Irene Thomas hospice
She is adamant the takeover has nothing to do with the hospice Society wanting to prolong the debate over whether MAiD should or should not be legal in Canada. It accepts the 2016 change to the Criminal Code that legalized the administration of toxic injections by health care professionals intent on ending the lives of patients. But DHS’ own legally-registered constitution bars it from administering MAiD in the 10-bed Irene Thomas centre. And nothing in the law requires a change to that constitution because nothing obliges the provision of MAiD anywhere, anytime for anyone who requests it.

As Ireland points out, MAiD is readily available for all who seek it at a hospital barely 100 yards from the Irene Thomas Hospice. The centre has also accommodated MAiD-seeking patients by transferring them home or to the hospital. Of the approximately 1000 palliative patients who’ve been cared for at the facility over the past decade, “three or four” have asked to be administered MAiD, she says.

“This is not a debate about MAiD,” Ireland insists. “This is about the B.C. government destroying a sanctuary for dying patients who want the choice to stay in a facility where MAiD is not offered. They now find their rights to equal choice being revoked. They are being disenfranchised by the very system they pay for.”

At the very least, it seems to be about an ideology flourishing within governmental circles (provincial and federal) as well as in the minds of many MAiD proponents that giving fatal substances to the dying must be established as an always and everywhere practice in Canada. We have universal health care. We now need universally directed death.

Certainly, following the trail of tears that has led to the Delta Hospice Society’s eviction gives credence to that suspicion. The Society was founded 30 years ago to provide end-of-life care, and since that time has been hailed as an exemplary organization for its adherence to palliative principles. But in 2017, following the federal legislative change nine months earlier, an edict went out from the B.C. government ordering all palliative and hospice centres excepting those that are faith-based, to provide MAiD.

Pushback was substantial. In the case of DHS, it met with officials from the local Fraser Health Authority and explained its constitutional predicament: its bylaws banned MAiD and to adhere to the government order would put it in violation of its standing under the provincial Society’s Act. The issue seems to have been quietly moved to the backburner by a wise and deft health bureaucrat.

That state of equilibrium-preserving inaction prevailed until 2019 when agitation by local MAiD activists coincided with a change in the bureaucracy. The result was a comply-or-else order, which DHS countered by offering to forego half its publicly funded operating capital – $750,000 – in order to be considered a private palliative facility. Doing so, it believed, would relieve it of the purported obligation to provide MAiD.

The offer did not even get the courtesy of a reply. Instead, DHS was served with a one-year notice of eviction for allegedly having breached its service contract with the local health authority. Months of court action followed until, immediately before Christmas, the eviction notice was reinforced with an order that the Society vacate its building and cease overseeing the Irene Thomas Centre by the end of February.

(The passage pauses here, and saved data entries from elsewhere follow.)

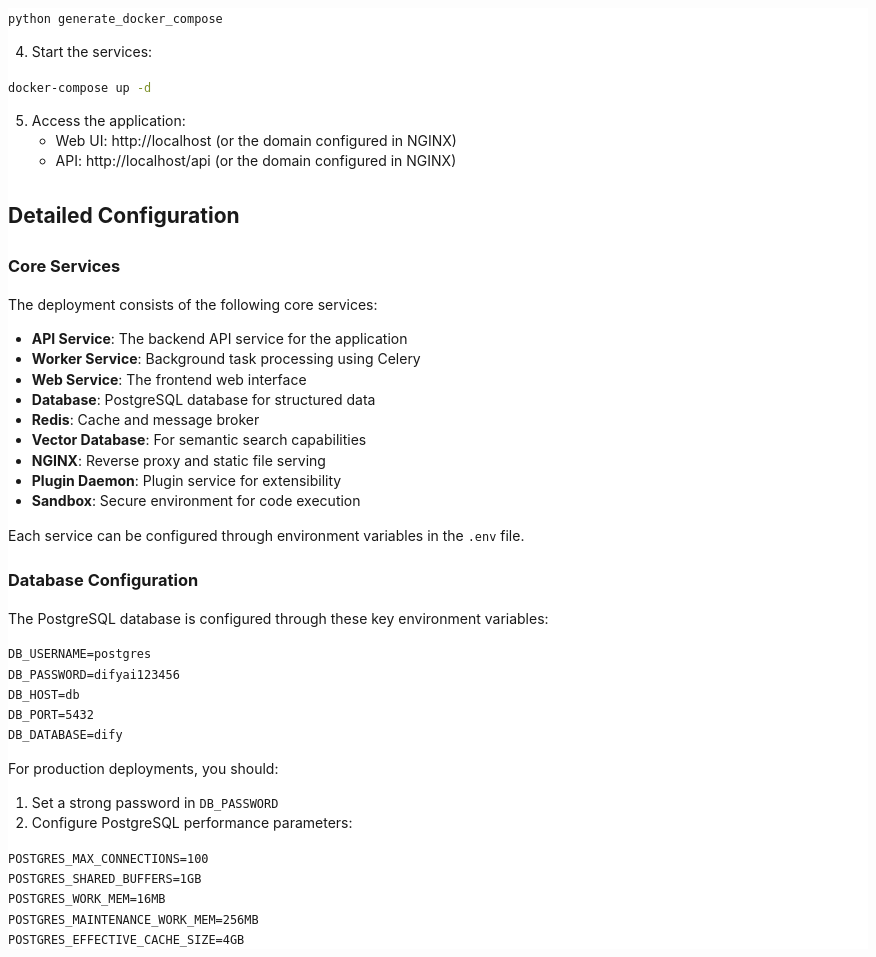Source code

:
 ```bash
python generate_docker_compose
```

4. Start the services:

```bash
docker-compose up -d
```

5. Access the application:
   - Web UI: http://localhost (or the domain configured in NGINX)
   - API: http://localhost/api (or the domain configured in NGINX)

## Detailed Configuration

### Core Services

The deployment consists of the following core services:

- **API Service**: The backend API service for the application
- **Worker Service**: Background task processing using Celery
- **Web Service**: The frontend web interface
- **Database**: PostgreSQL database for structured data
- **Redis**: Cache and message broker
- **Vector Database**: For semantic search capabilities
- **NGINX**: Reverse proxy and static file serving
- **Plugin Daemon**: Plugin service for extensibility
- **Sandbox**: Secure environment for code execution

Each service can be configured through environment variables in the `.env` file.

### Database Configuration

The PostgreSQL database is configured through these key environment variables:

```
DB_USERNAME=postgres
DB_PASSWORD=difyai123456
DB_HOST=db
DB_PORT=5432
DB_DATABASE=dify
```

For production deployments, you should:

1. Set a strong password in `DB_PASSWORD`
2. Configure PostgreSQL performance parameters:

```
POSTGRES_MAX_CONNECTIONS=100
POSTGRES_SHARED_BUFFERS=1GB
POSTGRES_WORK_MEM=16MB
POSTGRES_MAINTENANCE_WORK_MEM=256MB
POSTGRES_EFFECTIVE_CACHE_SIZE=4GB
```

Today, no one seems to know exactly what will happen to those being laid off. There is talk of an orderly transition to a facility where MAiD will be on tap 24/7. We have, of course, learned a great deal from the COVID pandemic about government and bureaucratic understanding of orderly transition. Apparently, the employees will just have to trust.

And in the midst of that pandemic, political, bureaucratic and activist advocates of MAiD ubiquity will have forced a small suburban palliative care centre to bend to their will. Even as COVID death rates soar, the dream of having a sanctuary for authentic palliation will have died.

As Nancy Macey, Delta Hospice Society founder and former Irene Thomas executive director puts it almost wistfully: “The Society has done all it can to have discussions with Fraser Health. It has done all it can to follow its service agreement and the required legislation.”

You might think in Canada that would be enough. Think again.